God zal je niet vragen, wat voor auto je reed, maar wel hoeveel mensen je hebt vervoerd die geen eigen vervoer hadden.
God zal je niet vragen hoeveel vierkante meters de oppervlakte van je huis was, maar wel hoeveel mensen je hebt verwelkomt.
God zal niet vragen hoeveel kleren je in je kast hebt, maar wel hoeveel mensen je hebt geholpen om aan kleren te komen.
God zal niet vragen naar de hoogte van je hoogste salaris, maar wel hóé je zover gekomen bent.
Hij zal niet vragen naar je titel of je functie, Hij zal wel vragen of je je werk zo goed mogelijk hebt gedaan.
Hij vraagt niet hoeveel vrienden je had, maar wel voor wie jij een vriend bent geweest.
God vraagt niet in wat voor buurt je hebt gewoond, maar wel hoe jij je buren hebt behandeld.
God vraagt niet naar je huidskleur, maar wel naar de inhoud van je karakter.
Hebreeën 10 24 Laten we opmerkzaam blijven en elkaar ertoe aansporen lief te hebben en goed te doen, 25 en in plaats van weg te blijven van onze samenkomsten, zoals sommigen doen, elkaar juist bemoedigen, en dat des te meer naarmate u de dag van zijn komst ziet naderen. Wie deze woorden heeft geschreven, weten we niet met zekerheid. De Hebreeënschrijver is onbekend. Er wordt gedacht aan Paulus, maar sommigen noemen ook… Barnabas. Verwerkingsvragen: 1.

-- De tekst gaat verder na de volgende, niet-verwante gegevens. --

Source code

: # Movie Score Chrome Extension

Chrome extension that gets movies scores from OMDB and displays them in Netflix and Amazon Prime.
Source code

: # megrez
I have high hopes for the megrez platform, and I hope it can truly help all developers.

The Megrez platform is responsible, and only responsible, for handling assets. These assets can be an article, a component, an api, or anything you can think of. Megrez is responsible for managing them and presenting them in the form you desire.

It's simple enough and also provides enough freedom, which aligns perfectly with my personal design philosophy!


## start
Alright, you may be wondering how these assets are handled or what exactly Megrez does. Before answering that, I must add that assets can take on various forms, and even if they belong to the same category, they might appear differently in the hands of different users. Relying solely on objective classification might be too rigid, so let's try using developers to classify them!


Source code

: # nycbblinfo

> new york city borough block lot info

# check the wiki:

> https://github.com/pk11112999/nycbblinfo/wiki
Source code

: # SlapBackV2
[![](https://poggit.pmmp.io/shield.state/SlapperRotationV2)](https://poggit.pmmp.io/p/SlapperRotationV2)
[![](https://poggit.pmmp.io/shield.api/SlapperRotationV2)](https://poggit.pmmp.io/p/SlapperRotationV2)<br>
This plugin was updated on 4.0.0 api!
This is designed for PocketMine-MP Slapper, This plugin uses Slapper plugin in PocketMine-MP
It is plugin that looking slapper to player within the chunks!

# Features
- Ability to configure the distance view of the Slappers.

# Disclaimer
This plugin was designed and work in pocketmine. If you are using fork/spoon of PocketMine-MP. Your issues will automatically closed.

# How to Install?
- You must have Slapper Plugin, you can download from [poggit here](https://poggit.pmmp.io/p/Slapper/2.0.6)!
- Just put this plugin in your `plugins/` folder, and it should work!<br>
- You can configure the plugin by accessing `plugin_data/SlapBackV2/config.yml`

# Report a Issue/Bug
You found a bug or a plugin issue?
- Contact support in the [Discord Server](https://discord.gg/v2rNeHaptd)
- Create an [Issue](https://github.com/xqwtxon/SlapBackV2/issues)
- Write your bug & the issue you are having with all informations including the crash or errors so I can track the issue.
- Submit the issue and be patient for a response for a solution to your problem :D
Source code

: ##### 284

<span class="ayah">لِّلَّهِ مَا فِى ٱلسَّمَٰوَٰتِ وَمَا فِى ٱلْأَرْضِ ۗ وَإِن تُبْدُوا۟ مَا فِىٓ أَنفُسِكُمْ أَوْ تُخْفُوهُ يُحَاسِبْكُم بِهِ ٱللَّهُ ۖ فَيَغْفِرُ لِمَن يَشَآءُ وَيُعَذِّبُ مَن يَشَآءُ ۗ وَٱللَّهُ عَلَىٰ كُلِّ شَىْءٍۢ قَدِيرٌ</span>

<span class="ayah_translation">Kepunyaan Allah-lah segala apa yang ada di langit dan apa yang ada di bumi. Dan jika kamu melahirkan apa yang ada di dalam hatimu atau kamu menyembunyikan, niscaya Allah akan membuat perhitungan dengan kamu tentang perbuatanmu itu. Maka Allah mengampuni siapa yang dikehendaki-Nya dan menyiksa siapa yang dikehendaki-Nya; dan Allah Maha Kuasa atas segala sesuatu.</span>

Barnabas was iemand die het opnam voor mensen. Hij was een pleitbezorger, een bruggenbouwer. Wellicht is er een situatie in jouw leven geweest dat iemand het voor jou opnam, of juist niet, toen je dat nodig had. Deel je ervaring.
2.
De Hebreeënschrijver roept ons op om in de gemeente opmerkzaam te zijn. Wellicht is het je opgevallen dat je iemand al een tijd niet hebt gezien of dat iemand met een bepaalde praktische of geestelijk nood zit. Bedenk en bespreek wat jij/jullie voor deze persoon zou kunnen betekenen om hem of haar te bemoedigen en onderneem actie.
3. Soms is het heel moeilijk om iemand lief te hebben wanneer deze persoon iets heeft gedaan of gezegd, waarmee hij of zij jou heeft gekwetst. De eerste stap van liefde is vergeving. Neem tijd (bijvoorbeeld in kleinere groepjes) om hier met elkaar over te spreken en elkaar in gebed te ondersteunen, daar waar vergeving en genezing nodig is. God wil ons krachtig bijstaan.